Israeli was plagued by high inflation long before Begin's government took office in June 1977. Prices had been rising between 30 and 40 percent annually but seemed to be slowing down during the first months of 1977. Despite a campaign promise to end inflation and despite ridicule of the "wasteful" Labor government that preceded it, the Begin team has done no better. Inflation was 38 percent last year and is expected to be even higher in 1978.
Some economists believe that the cause of the Begin government's economic troubles is its drastic foreign currency shift last October. Together with the virtual lifting of all currency controls and ending of all direct subsidy of exports, the Israeli pound was devalued by more than 50 percent and value-added taxes were increased.
While the foreign currency aspects were successful and foreign exchange reserves increased, the inflationary spiral has yet to be controlled.
The powerful Histadrut - Israel's federation of labor - which the opposition Labor Larty still controls - used the rapid increase in prices to demand wage increases that further fed the inflation.
Since the public sector employs almost a third of the labor force, the Histadrut wage demands were directed mainly at the minister of finance, Simcha Ehrlich. At first Ehrlich resisted all demands. Finally, threatened by several strikes in the public services, he gave in. Even so, most unions in the public sector are still unsatisfied and are demanding higher increases and are demanding higher increases than those recommended by the Histadrut policy with the result that most contract renewals have not yet been signed. Nevertheless, it is already clear that the government has gone far beyond the pay increase it had intended.
Ehrlich has also given in to a Histadrut demand not to raise the price of government services and subsidized food items at least until October. As a result subsidies on such items as bread, milk, eggs, and public transportation are at unprecedented levels. Still, prices continue to rise and the government is now faced with the dilemma of what to do in October, when the current agreement comes to an end.
Observers note that in the past, when there were clashes between Histadrut and governments dominated by the Labor Party, the government seemed less reluctant to oppose Histadrut demands. Ehrlich seems determined to avoid confrontation with the unions, apparently because of his government's sensitivity to the charge of being "antilabor." Since the Likud politicians realize that the party draws its main support from blue-collar workers and from Jews who have arrived from Arab countries, the Begin government is avoiding any decision that will cut government services or impose new economic burdens on the general public.
This has compelled the government to introduce a supplementary budget of $1.4 billion, thus substantially increasing its deficit, although only four months ago parliament adopted a record regular budget of $10.5 billion. Hurwitz was one of the nine ministers who opposed the $1.4 billion supplementary measure. He demanded a cut of $400 million, even if this meant that unpopular steps would have to be taken.

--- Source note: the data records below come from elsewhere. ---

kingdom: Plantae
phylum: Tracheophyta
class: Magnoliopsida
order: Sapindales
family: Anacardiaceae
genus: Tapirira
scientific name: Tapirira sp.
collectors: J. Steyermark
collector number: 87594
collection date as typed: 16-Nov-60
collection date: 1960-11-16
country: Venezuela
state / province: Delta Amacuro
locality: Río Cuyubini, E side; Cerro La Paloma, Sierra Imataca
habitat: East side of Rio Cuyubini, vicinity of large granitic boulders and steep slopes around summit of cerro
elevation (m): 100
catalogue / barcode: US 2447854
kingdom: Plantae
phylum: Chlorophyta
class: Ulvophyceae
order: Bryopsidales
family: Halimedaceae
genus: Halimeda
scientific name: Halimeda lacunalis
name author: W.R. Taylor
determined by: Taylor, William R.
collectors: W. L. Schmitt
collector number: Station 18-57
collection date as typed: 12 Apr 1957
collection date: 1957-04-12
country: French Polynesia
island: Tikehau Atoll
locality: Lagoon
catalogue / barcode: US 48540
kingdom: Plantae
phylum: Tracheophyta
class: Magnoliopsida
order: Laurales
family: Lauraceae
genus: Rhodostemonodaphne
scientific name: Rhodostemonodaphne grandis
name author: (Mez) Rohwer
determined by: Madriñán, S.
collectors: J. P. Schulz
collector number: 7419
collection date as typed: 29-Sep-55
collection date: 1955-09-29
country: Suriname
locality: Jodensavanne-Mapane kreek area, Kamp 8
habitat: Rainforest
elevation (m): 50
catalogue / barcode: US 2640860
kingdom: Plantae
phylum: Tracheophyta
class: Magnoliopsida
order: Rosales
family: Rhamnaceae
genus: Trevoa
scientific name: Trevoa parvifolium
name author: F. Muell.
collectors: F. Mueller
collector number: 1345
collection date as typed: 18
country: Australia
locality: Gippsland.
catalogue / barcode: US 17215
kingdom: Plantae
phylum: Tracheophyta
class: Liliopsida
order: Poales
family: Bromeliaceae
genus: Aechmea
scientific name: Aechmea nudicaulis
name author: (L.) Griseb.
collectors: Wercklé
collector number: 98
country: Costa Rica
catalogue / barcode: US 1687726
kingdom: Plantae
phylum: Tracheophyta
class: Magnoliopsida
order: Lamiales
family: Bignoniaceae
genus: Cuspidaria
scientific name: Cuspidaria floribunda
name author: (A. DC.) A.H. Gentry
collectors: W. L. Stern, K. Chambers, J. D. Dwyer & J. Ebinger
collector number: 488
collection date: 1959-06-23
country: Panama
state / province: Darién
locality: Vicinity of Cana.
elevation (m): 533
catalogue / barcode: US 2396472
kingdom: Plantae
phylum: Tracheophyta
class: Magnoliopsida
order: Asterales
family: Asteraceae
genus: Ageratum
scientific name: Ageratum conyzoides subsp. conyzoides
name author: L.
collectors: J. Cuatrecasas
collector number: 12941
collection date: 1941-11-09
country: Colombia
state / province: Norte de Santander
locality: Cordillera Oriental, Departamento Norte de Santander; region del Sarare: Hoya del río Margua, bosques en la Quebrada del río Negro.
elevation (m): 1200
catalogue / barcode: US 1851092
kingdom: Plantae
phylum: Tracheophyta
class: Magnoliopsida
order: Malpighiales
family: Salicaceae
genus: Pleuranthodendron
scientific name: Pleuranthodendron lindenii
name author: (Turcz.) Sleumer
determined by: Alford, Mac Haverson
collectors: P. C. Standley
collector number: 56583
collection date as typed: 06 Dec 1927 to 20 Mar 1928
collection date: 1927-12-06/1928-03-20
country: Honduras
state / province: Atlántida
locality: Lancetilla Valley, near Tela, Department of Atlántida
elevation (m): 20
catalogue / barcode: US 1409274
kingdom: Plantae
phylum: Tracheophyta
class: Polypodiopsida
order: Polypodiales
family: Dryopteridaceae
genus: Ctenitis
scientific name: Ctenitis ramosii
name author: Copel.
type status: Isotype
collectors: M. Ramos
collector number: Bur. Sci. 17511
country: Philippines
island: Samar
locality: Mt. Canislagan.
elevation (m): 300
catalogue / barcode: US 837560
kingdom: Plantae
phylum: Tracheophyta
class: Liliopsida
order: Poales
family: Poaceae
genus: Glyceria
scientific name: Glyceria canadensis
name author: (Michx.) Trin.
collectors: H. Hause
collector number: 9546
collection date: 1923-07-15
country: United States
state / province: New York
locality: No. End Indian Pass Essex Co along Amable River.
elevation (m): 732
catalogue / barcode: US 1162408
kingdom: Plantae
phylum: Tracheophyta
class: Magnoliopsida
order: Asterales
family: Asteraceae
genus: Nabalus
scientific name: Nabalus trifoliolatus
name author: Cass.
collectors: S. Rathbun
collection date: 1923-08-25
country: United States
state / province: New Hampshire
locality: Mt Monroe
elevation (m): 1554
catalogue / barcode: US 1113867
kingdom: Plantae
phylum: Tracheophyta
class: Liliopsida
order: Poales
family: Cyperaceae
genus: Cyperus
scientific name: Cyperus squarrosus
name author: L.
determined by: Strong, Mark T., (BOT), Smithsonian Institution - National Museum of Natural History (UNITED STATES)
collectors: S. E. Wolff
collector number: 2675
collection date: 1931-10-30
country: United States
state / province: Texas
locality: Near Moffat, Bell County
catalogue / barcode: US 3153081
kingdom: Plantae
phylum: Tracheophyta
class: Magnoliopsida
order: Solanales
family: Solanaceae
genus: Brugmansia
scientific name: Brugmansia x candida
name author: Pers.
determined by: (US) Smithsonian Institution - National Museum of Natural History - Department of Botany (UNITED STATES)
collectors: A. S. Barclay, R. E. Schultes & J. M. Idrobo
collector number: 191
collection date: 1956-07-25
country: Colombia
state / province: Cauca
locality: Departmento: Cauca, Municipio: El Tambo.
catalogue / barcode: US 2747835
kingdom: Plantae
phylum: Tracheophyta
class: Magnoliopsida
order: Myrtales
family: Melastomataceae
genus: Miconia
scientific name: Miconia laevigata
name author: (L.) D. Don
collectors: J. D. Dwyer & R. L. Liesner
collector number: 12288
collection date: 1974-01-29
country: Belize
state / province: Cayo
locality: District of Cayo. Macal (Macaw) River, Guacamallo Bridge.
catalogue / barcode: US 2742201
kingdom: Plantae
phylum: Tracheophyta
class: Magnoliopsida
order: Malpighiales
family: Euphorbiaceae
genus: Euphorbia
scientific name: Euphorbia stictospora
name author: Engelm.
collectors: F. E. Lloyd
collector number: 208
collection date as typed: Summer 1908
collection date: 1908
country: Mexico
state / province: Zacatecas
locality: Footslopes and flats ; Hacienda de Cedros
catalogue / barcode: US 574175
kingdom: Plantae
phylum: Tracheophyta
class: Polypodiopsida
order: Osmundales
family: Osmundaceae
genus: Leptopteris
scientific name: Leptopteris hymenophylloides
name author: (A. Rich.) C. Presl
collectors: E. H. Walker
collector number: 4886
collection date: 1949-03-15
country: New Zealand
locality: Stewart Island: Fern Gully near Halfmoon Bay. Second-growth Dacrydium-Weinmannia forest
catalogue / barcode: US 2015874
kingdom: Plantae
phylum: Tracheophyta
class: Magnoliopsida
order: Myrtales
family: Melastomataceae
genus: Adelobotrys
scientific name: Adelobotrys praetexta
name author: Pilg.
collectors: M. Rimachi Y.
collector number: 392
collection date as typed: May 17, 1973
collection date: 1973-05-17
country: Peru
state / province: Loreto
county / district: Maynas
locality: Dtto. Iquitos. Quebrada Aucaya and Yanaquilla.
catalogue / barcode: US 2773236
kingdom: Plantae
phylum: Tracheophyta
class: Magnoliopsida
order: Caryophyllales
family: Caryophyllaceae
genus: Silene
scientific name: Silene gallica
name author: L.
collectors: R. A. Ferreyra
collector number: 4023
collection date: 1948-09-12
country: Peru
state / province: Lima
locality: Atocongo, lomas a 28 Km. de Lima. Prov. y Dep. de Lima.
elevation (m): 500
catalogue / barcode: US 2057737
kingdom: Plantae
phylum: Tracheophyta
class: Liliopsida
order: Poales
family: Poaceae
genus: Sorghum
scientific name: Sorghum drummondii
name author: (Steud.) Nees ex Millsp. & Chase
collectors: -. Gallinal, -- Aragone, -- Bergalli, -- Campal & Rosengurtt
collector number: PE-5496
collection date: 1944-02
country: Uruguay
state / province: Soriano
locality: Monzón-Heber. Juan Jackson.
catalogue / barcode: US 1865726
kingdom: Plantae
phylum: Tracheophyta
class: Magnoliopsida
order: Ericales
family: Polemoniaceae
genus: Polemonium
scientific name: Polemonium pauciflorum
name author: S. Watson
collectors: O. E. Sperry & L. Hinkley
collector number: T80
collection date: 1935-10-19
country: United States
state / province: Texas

The compromise, to which Begin gave his blessing and which enabled Hurwitz to withdraw his resignation, calls for a budget cut, but the step will be taken not by the government but by the finance committee of parliament. Observers feel that by the time this cut is made, if at all, it will have been long overtaken by rapidly rising prices and government expenditures.
Inflation in Israeli is less painful for the average family than in other countries. Salaries, savings and even tax rates are indexed so that adjustments are made every several months. Also, unlike many Western countries, Israel has hardly any unemployment.
Yet, the present situation may cause Israel's balance of payments gap to widen again. As a result of a continuous rise in exports and a much slower rise in imports, Israel was able to reduce its balance of payments gap during the past three years from $4 billion to only $2.5 billion.
If the feared reversal take place, the Begin government will, ironically, be responsible for increasing Israel's dependence on foreign assistance and thus further limit its free hand in taking political decisions.